The health of Exxon Mobil’s dividend has been debated for some time. But that debate reached a new level this week.
In a proxy filing, activist investor Engine No. 1 asserted that Exxon’s “cash flow and dividend….are increasingly at threat” without “a more concerted response and well-developed strategy for confronting the risks and challenges related to the global energy transition.”
Among other things, Engine No. 1 is pushing the company to focus more on alternative energy sources, something Exxon says it’s already doing. Engine No. 1 is also seeking four board seats.
The company’s annual meeting is scheduled for this morning at 9:30 a.m. Central time. But the company’s board considers the dividend every quarter but not at the annual meeting, according to an Exxon Mobil spokeswoman.
In an email to Barron’s on Wednesday morning, she wrote: “The company has developed a portfolio of investment opportunities in high-return, low cost-of-supply projects. We’ve made substantial progress in our continued efforts to reduce costs—all of which will enhance performance and deliver significant shareholder value.”

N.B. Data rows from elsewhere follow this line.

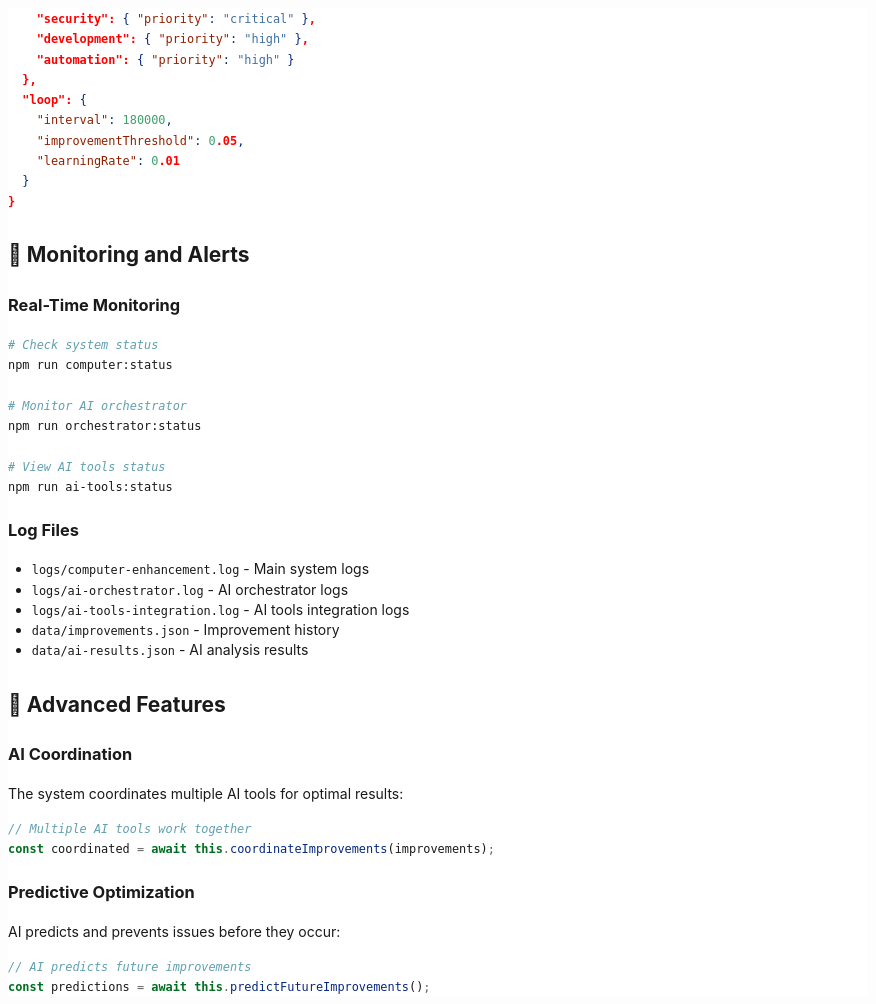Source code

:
 ```json
    "security": { "priority": "critical" },
    "development": { "priority": "high" },
    "automation": { "priority": "high" }
  },
  "loop": {
    "interval": 180000,
    "improvementThreshold": 0.05,
    "learningRate": 0.01
  }
}
```

## 🚨 Monitoring and Alerts

### Real-Time Monitoring

```bash
# Check system status
npm run computer:status

# Monitor AI orchestrator
npm run orchestrator:status

# View AI tools status
npm run ai-tools:status
```

### Log Files

- `logs/computer-enhancement.log` - Main system logs
- `logs/ai-orchestrator.log` - AI orchestrator logs
- `logs/ai-tools-integration.log` - AI tools integration logs
- `data/improvements.json` - Improvement history
- `data/ai-results.json` - AI analysis results

## 🔮 Advanced Features

### AI Coordination
The system coordinates multiple AI tools for optimal results:

```javascript
// Multiple AI tools work together
const coordinated = await this.coordinateImprovements(improvements);
```

### Predictive Optimization
AI predicts and prevents issues before they occur:

```javascript
// AI predicts future improvements
const predictions = await this.predictFutureImprovements();
```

The stock was at $58 and change Wednesday morning, basically flat in early trading.
Exxon didn’t raise its dividend, currently 87 cents a share on a quarterly basis, last year as it struggled with the pandemic, lower energy prices and not having enough free cash flow to cover the payout. It relied instead on debt and asset sales.
However, the company spokeswoman pointed out that its first-quarter free cash flow of $9.3 billion “fully funded our dividend” and paid for more than $4 billion of debt reduction.
In a letter to shareholders dated May 23, the company’s board pointed out that it’s taken various steps to evolve, “including exceeding emission reduction goals set in 2018 and setting new reduction plans for 2025.”
It’s also added six new directors since 2017, four in the past 18 months, according to the letter.
Whatever the case, income watchers will be watching the company’s dividend policy even more closely.
The company is a member of the S&P 500 Dividend Aristocrats, which have paid out a higher dividend for at least 25 straight years. If Exxon does not raise its dividend this calendar year, it faces removal from the group.